- **Work order**
Emit an exact copy of the lines running from the start of the records to the line containing "circulation.", both included.

- **Records for the exercise**
╔══

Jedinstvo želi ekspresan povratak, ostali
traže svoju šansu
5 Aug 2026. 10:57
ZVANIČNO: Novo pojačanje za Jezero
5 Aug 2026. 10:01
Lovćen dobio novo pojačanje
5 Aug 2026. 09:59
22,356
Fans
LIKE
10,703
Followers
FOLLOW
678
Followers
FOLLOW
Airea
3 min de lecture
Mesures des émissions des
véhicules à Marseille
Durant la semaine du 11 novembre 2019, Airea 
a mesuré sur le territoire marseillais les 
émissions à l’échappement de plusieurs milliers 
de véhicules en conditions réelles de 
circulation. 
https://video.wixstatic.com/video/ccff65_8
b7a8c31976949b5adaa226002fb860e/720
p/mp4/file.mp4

╚══

- **Result below**
Jedinstvo želi ekspresan povratak, ostali
traže svoju šansu
5 Aug 2026. 10:57
ZVANIČNO: Novo pojačanje za Jezero
5 Aug 2026. 10:01
Lovćen dobio novo pojačanje
5 Aug 2026. 09:59
22,356
Fans
LIKE
10,703
Followers
FOLLOW
678
Followers
FOLLOW
Airea
3 min de lecture
Mesures des émissions des
véhicules à Marseille
Durant la semaine du 11 novembre 2019, Airea 
a mesuré sur le territoire marseillais les 
émissions à l’échappement de plusieurs milliers 
de véhicules en conditions réelles de 
circulation. 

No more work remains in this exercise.